By Sharan Mujoo
Since its launch in 1990, the giant Hubble telescope, named after one of the most important astronomers in history, has been providing stunning visuals from space. The 2.4-metre diameter mirror-laden telescope allowed for some of the most important breakthroughs in astrophysics, such as determining the rate of expansion of the universe. Despite its achievements, Hubble has its limitations. It operates mostly within the visible light spectrum, which limits its ability to look deeper into space.
A replacement is designed
Thus, in 1996 therefore, the Next Generation Space Telescope was conceived. It is now better known as the James Webb Space Telescope, after the famous NASA administrator. Touted as the formal successor to the Hubble, it is a combined effort by NASA, ESA and the Canadian Space Agency. Expected to launch from French Guiana by Spring 2019, the giant telescope boasts approximately 270 square feet of reflective area, about five times larger than Hubble’s. Costing an estimated $8.8 billion, the JWST was developed and manufactured by Northrop Grumman and Ball Aerospace & Technologies.
The primary mirror comprises 18 hexagonal segments made up of gold-plated beryllium. This allows for more light to be collected, thereby bringing in more astronomical information. The Webb will operate from orbit in the L2 Lagrangian Point, which is approximately 1.5 million kilometres from the earth. This positioning will put enough distance between the new telescope and the gravitational influence of the sun, earth and moon. The Webb will mainly be observing Infrared light, which can be mistaken as heat from the sun. Therefore, a heat shield will be placed behind the collecting mirrors which will protect the infrared detector from undesirable light waves.
Planned scientific mission
The JWST boasts of four high tech instruments. The Near Infrared Cam (NIRCam) will detect light from stars in galaxies and nearby planets. It will also have the ability to block bright light from objects, making dimmer nearby objects visible. The European Space Agency (ESA) will also be providing the Near Infrared Spectrograph (NIRSpec), which will able to see 100 objects simultaneously. The Mid Infrared Spectrograph (MIRSpec) will be onboard to detect light and take images of celestial objects which are distant and farther away. Finally, the telescope will also have a Fine Guidance Sensor (FGS/NIRISS), provided by the Canadian Space Agency. This will be responsible for maintaining the direction of the telescope while the Near-Infrared Imager and Slitless Spectrograph will look for signs of primitive light in the universe.

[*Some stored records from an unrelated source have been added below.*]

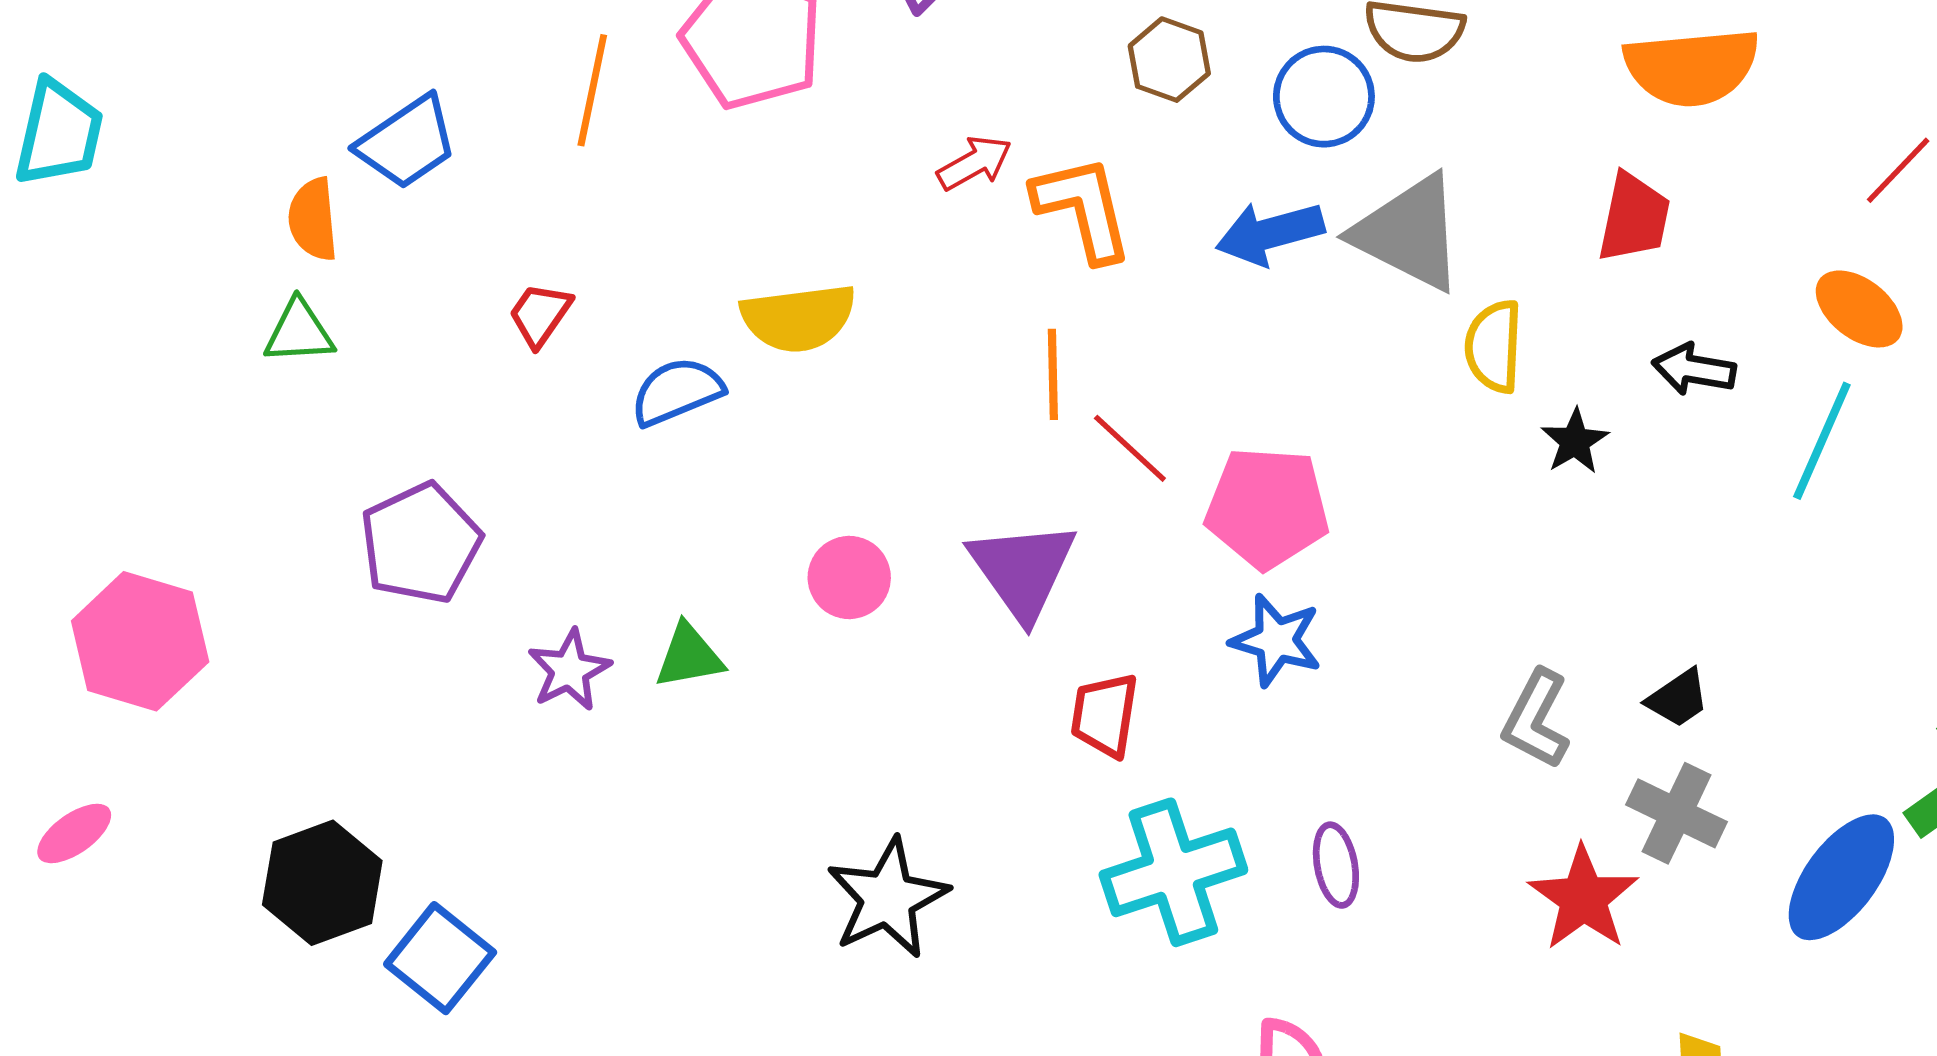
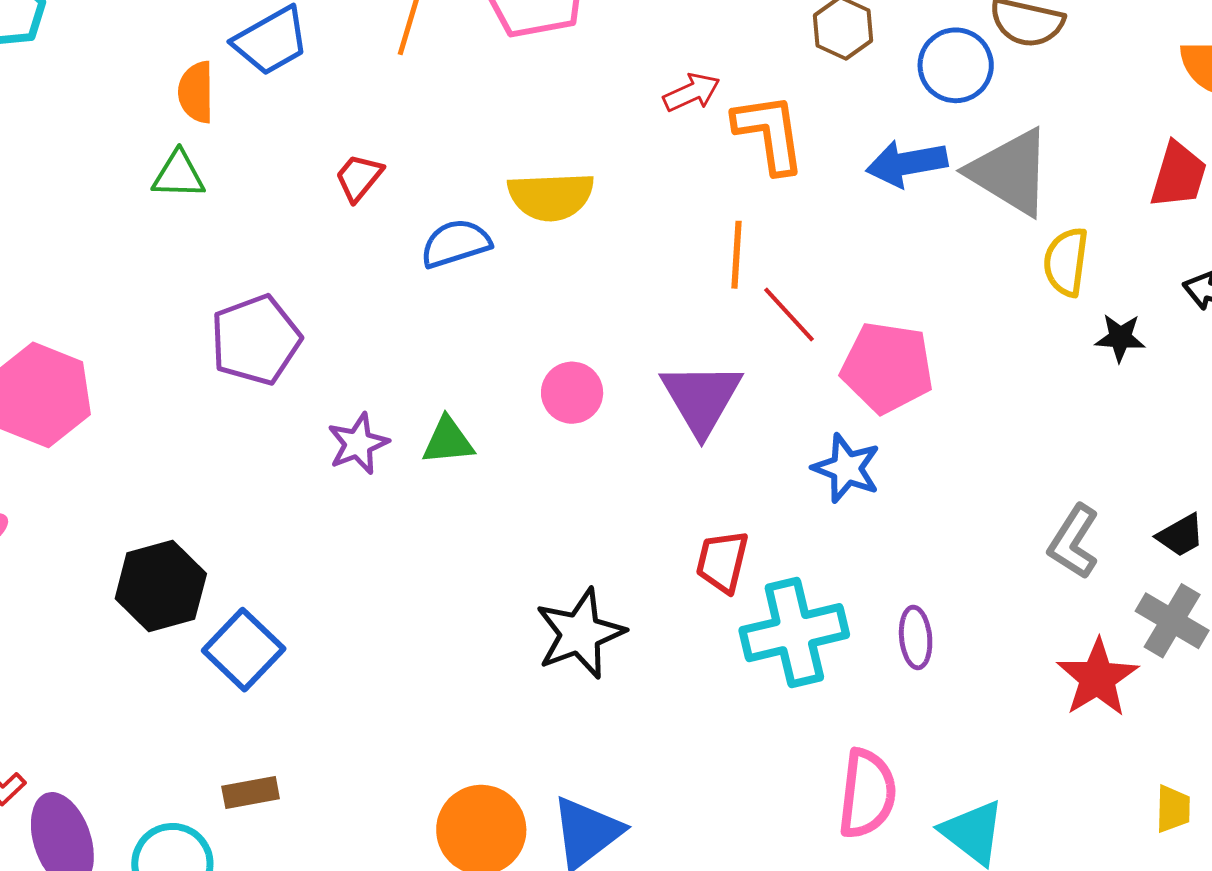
black star: (1575, 441) -> (1120, 338), turned 30
blue star: (1276, 640) -> (846, 468), moved
red trapezoid: (1105, 715) -> (722, 562), moved

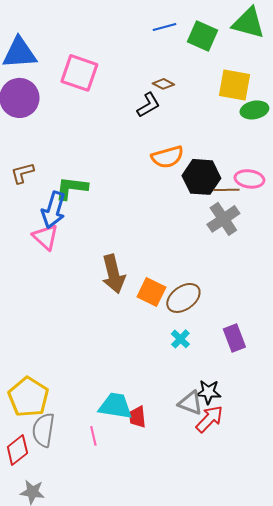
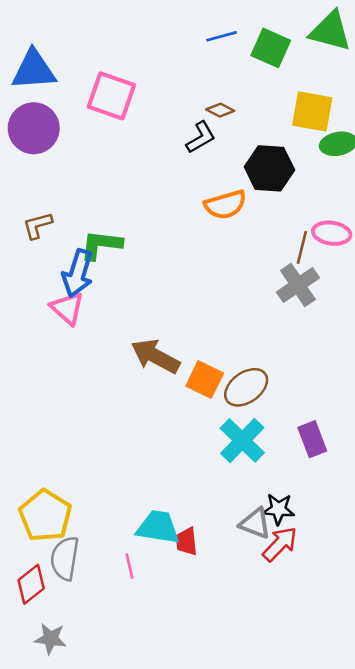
black hexagon: (201, 177) -> (269, 168), moved
brown line: (226, 190) -> (302, 247), turned -75
brown arrow: (113, 274) -> (155, 356), turned 132
cyan cross: (180, 339) -> (242, 440), size x1.8

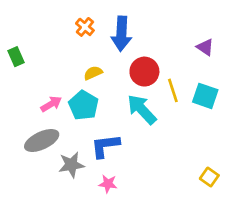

After it settles into orbit, which is reckoned to take 30 days, the telescope will be in a position to fulfil its scientific agenda. It is expected to be able to study every historical stage of the universe, from the first energy emissions from the Big Bang to the formation of subsequent solar systems and the evolution of our own. There is little doubt that the future of all branches of astronomy will greatly be influenced by the discoveries made by the JWST.
Although the telescope was expected to launch in 2018, integration challenges from various subsystems led to a delay. The budget also crossed a previous $4.4 billion estimated limit. This has led to increased scrutiny by the government, which has set up an independent review panel. NASA’s website quotes Eric Smith, the Program Director of the JWST, explaining the delays and giving a new launch date of spring 2019.“Webb’s spacecraft and sunshield are larger and more complex than most spacecraft. The combination of some integration activities taking longer than initially planned, such as the installation of more than 100 sunshield membrane release devices, factoring in lessons learned from earlier testing, like longer time spans for vibration testing, has meant the integration and testing process is just taking longer.”
The JWST project has now passed the 10-year mark. It is, without doubt, the biggest space exploration project so far. Given the many technical difficulties the project has faced at every stage of development, it would not be incorrect to say that it is a highly risky enterprise. That being said, it also has some of the best minds in the world at work. The potential reward of its success could be a turning point in the history of human discovery. The next decade could see the discovery of more habitable exoplanets, lifeforms and a better understanding of the underpinnings of this universe. The JWST, despite its challenges, is a giant leap forward.